Kepala Kantor Pertanahan Kabupaten Lombok Tengah, Dick Atmajaya, menerima langsung kunjungan Ketua IPPAT Lombok Tengah, Lalu Murdi bersama jajaran pengurus dan puluhan anggota PPAT. Sebanyak 27 PPAT hadir dalam pertemuan yang berlangsung penuh suasana kekeluargaan tersebut.
Meski dikemas santai, pertemuan itu membawa misi penting dalam memperkuat koordinasi dan kolaborasi pelayanan pertanahan di daerah. Fokus utamanya adalah membangun sistem layanan yang lebih profesional, responsif, dan memberikan kepastian hukum bagi masyarakat.
Ketua Pengurus Wilayah IPPAT Nusa Tenggara Barat, Dr Saharjo SH MKn MH, menilai hubungan harmonis antara BPN dan PPAT menjadi elemen penting dalam menjaga kualitas pelayanan pertanahan di tengah meningkatnya kebutuhan masyarakat terhadap layanan yang cepat dan akurat.
Menurutnya, PPAT memiliki peran strategis dalam mendukung tertib administrasi dan kepastian hukum pertanahan sehingga komunikasi antarlembaga harus terus diperkuat.
“Hubungan yang baik antara Kantor Pertanahan dan PPAT bukan hanya soal koordinasi administratif, tetapi bagian dari upaya bersama menjaga kepercayaan publik terhadap layanan pertanahan,” ujar Saharjo.
Ia menambahkan, Pengwil IPPAT NTB terus mendorong peningkatan profesionalisme anggota melalui penguatan etika profesi, adaptasi terhadap sistem digital, serta berbagai kegiatan peningkatan kapasitas.
Di tengah transformasi layanan pertanahan berbasis teknologi, Saharjo menilai sinergi yang terbangun tidak boleh hanya bersifat formalitas birokrasi semata. Lebih dari itu, diperlukan kesamaan visi dalam menghadirkan pelayanan publik yang cepat, efisien, namun tetap aman secara hukum.
“Ketika komunikasi antara BPN dan PPAT berjalan baik, maka potensi persoalan di lapangan dapat ditekan dan pelayanan kepada masyarakat menjadi lebih optimal,” katanya.
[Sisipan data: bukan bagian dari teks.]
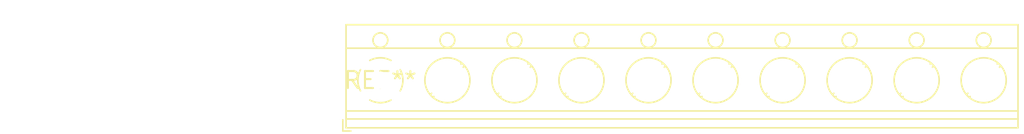
<source format=kicad_pcb>
(kicad_pcb (version 20240108) (generator pcbnew)

  (general
    (thickness 1.6)
  )

  (paper "A4")
  (layers
    (0 "F.Cu" signal)
    (31 "B.Cu" signal)
    (32 "B.Adhes" user "B.Adhesive")
    (33 "F.Adhes" user "F.Adhesive")
    (34 "B.Paste" user)
    (35 "F.Paste" user)
    (36 "B.SilkS" user "B.Silkscreen")
    (37 "F.SilkS" user "F.Silkscreen")
    (38 "B.Mask" user)
    (39 "F.Mask" user)
    (40 "Dwgs.User" user "User.Drawings")
    (41 "Cmts.User" user "User.Comments")
    (42 "Eco1.User" user "User.Eco1")
    (43 "Eco2.User" user "User.Eco2")
    (44 "Edge.Cuts" user)
    (45 "Margin" user)
    (46 "B.CrtYd" user "B.Courtyard")
    (47 "F.CrtYd" user "F.Courtyard")
    (48 "B.Fab" user)
    (49 "F.Fab" user)
    (50 "User.1" user)
    (51 "User.2" user)
    (52 "User.3" user)
    (53 "User.4" user)
    (54 "User.5" user)
    (55 "User.6" user)
    (56 "User.7" user)
    (57 "User.8" user)
    (58 "User.9" user)
  )

  (setup
    (pad_to_mask_clearance 0)
    (pcbplotparams
      (layerselection 0x00010fc_ffffffff)
      (plot_on_all_layers_selection 0x0000000_00000000)
      (disableapertmacros false)
      (usegerberextensions false)
      (usegerberattributes false)
      (usegerberadvancedattributes false)
      (creategerberjobfile false)
      (dashed_line_dash_ratio 12.000000)
      (dashed_line_gap_ratio 3.000000)
      (svgprecision 4)
      (plotframeref false)
      (viasonmask false)
      (mode 1)
      (useauxorigin false)
      (hpglpennumber 1)
      (hpglpenspeed 20)
      (hpglpendiameter 15.000000)
      (dxfpolygonmode false)
      (dxfimperialunits false)
      (dxfusepcbnewfont false)
      (psnegative false)
      (psa4output false)
      (plotreference false)
      (plotvalue false)
      (plotinvisibletext false)
      (sketchpadsonfab false)
      (subtractmaskfromsilk false)
      (outputformat 1)
      (mirror false)
      (drillshape 1)
      (scaleselection 1)
      (outputdirectory "")
    )
  )

  (net 0 "")

  (footprint "TerminalBlock_RND_205-00020_1x10_P5.00mm_Horizontal" (layer "F.Cu") (at 0 0))

)

</source>
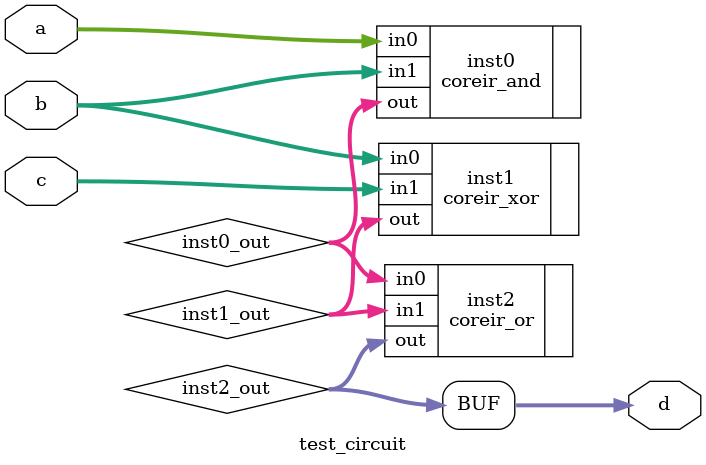
<source format=v>
module test_circuit (input [3:0] a, input [3:0] b, input [3:0] c, output [3:0] d);
wire [3:0] inst0_out;
wire [3:0] inst1_out;
wire [3:0] inst2_out;
coreir_and #(.WIDTH(4)) inst0 (.in0(a), .in1(b), .out(inst0_out));
coreir_xor #(.WIDTH(4)) inst1 (.in0(b), .in1(c), .out(inst1_out));
coreir_or #(.WIDTH(4)) inst2 (.in0(inst0_out), .in1(inst1_out), .out(inst2_out));
assign d = inst2_out;
endmodule


</source>
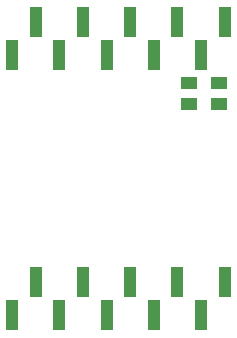
<source format=gts>
G75*
%MOIN*%
%OFA0B0*%
%FSLAX25Y25*%
%IPPOS*%
%LPD*%
%AMOC8*
5,1,8,0,0,1.08239X$1,22.5*
%
%ADD10R,0.05524X0.03950*%
%ADD11R,0.04304X0.09855*%
D10*
X0198333Y0083257D03*
X0208333Y0083257D03*
X0208333Y0090343D03*
X0198333Y0090343D03*
D11*
X0139396Y0013020D03*
X0155144Y0013020D03*
X0170892Y0013020D03*
X0186640Y0013020D03*
X0202388Y0013020D03*
X0194514Y0023965D03*
X0178766Y0023965D03*
X0163018Y0023965D03*
X0147270Y0023965D03*
X0210262Y0023965D03*
X0202388Y0099635D03*
X0186640Y0099635D03*
X0170892Y0099635D03*
X0155144Y0099635D03*
X0139396Y0099635D03*
X0147270Y0110580D03*
X0163018Y0110580D03*
X0178766Y0110580D03*
X0194514Y0110580D03*
X0210262Y0110580D03*
M02*

</source>
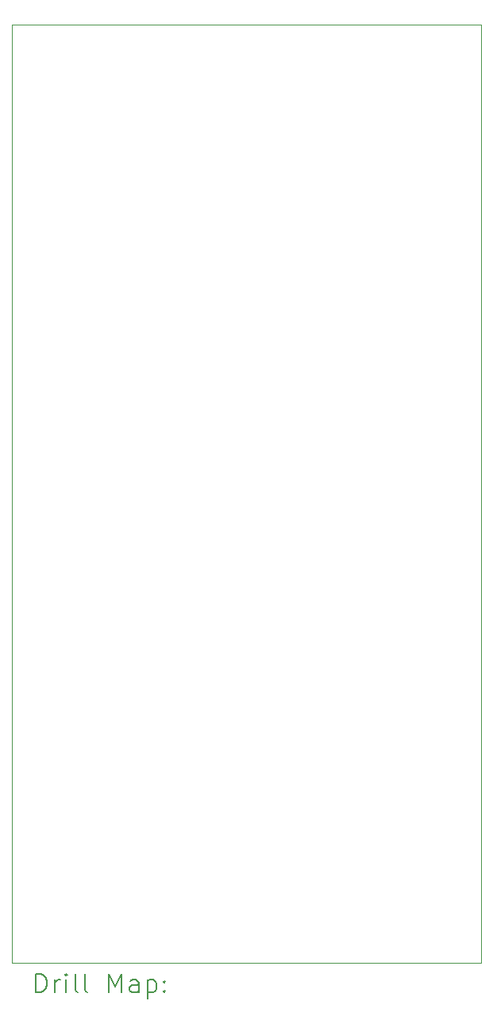
<source format=gbr>
%FSLAX45Y45*%
G04 Gerber Fmt 4.5, Leading zero omitted, Abs format (unit mm)*
G04 Created by KiCad (PCBNEW (6.0.2)) date 2022-04-27 22:08:43*
%MOMM*%
%LPD*%
G01*
G04 APERTURE LIST*
%TA.AperFunction,Profile*%
%ADD10C,0.100000*%
%TD*%
%ADD11C,0.200000*%
G04 APERTURE END LIST*
D10*
X8000000Y-4950000D02*
X8000000Y-14950000D01*
X8000000Y-14950000D02*
X3000000Y-14950000D01*
X3000000Y-4950000D02*
X8000000Y-4950000D01*
X3000000Y-14950000D02*
X3000000Y-4950000D01*
D11*
X3252619Y-15265476D02*
X3252619Y-15065476D01*
X3300238Y-15065476D01*
X3328809Y-15075000D01*
X3347857Y-15094048D01*
X3357381Y-15113095D01*
X3366905Y-15151190D01*
X3366905Y-15179762D01*
X3357381Y-15217857D01*
X3347857Y-15236905D01*
X3328809Y-15255952D01*
X3300238Y-15265476D01*
X3252619Y-15265476D01*
X3452619Y-15265476D02*
X3452619Y-15132143D01*
X3452619Y-15170238D02*
X3462143Y-15151190D01*
X3471667Y-15141667D01*
X3490714Y-15132143D01*
X3509762Y-15132143D01*
X3576428Y-15265476D02*
X3576428Y-15132143D01*
X3576428Y-15065476D02*
X3566905Y-15075000D01*
X3576428Y-15084524D01*
X3585952Y-15075000D01*
X3576428Y-15065476D01*
X3576428Y-15084524D01*
X3700238Y-15265476D02*
X3681190Y-15255952D01*
X3671667Y-15236905D01*
X3671667Y-15065476D01*
X3805000Y-15265476D02*
X3785952Y-15255952D01*
X3776428Y-15236905D01*
X3776428Y-15065476D01*
X4033571Y-15265476D02*
X4033571Y-15065476D01*
X4100238Y-15208333D01*
X4166905Y-15065476D01*
X4166905Y-15265476D01*
X4347857Y-15265476D02*
X4347857Y-15160714D01*
X4338333Y-15141667D01*
X4319286Y-15132143D01*
X4281190Y-15132143D01*
X4262143Y-15141667D01*
X4347857Y-15255952D02*
X4328810Y-15265476D01*
X4281190Y-15265476D01*
X4262143Y-15255952D01*
X4252619Y-15236905D01*
X4252619Y-15217857D01*
X4262143Y-15198809D01*
X4281190Y-15189286D01*
X4328810Y-15189286D01*
X4347857Y-15179762D01*
X4443095Y-15132143D02*
X4443095Y-15332143D01*
X4443095Y-15141667D02*
X4462143Y-15132143D01*
X4500238Y-15132143D01*
X4519286Y-15141667D01*
X4528810Y-15151190D01*
X4538333Y-15170238D01*
X4538333Y-15227381D01*
X4528810Y-15246428D01*
X4519286Y-15255952D01*
X4500238Y-15265476D01*
X4462143Y-15265476D01*
X4443095Y-15255952D01*
X4624048Y-15246428D02*
X4633571Y-15255952D01*
X4624048Y-15265476D01*
X4614524Y-15255952D01*
X4624048Y-15246428D01*
X4624048Y-15265476D01*
X4624048Y-15141667D02*
X4633571Y-15151190D01*
X4624048Y-15160714D01*
X4614524Y-15151190D01*
X4624048Y-15141667D01*
X4624048Y-15160714D01*
M02*

</source>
Dalam beberapa waktu terakhir, Pengwil IPPAT NTB juga aktif menggelar seminar, sosialisasi regulasi, hingga penguatan kode etik profesi sebagai bagian dari upaya menjawab tantangan pelayanan pertanahan modern yang semakin kompleks.
Pertemuan antara PPAT dan Kantor Pertanahan Lombok Tengah tersebut pun dipandang sebagai contoh positif bagaimana hubungan kelembagaan dapat dibangun secara lebih cair, komunikatif, namun tetap produktif demi mendorong reformasi pelayanan pertanahan di Nusa Tenggara Barat.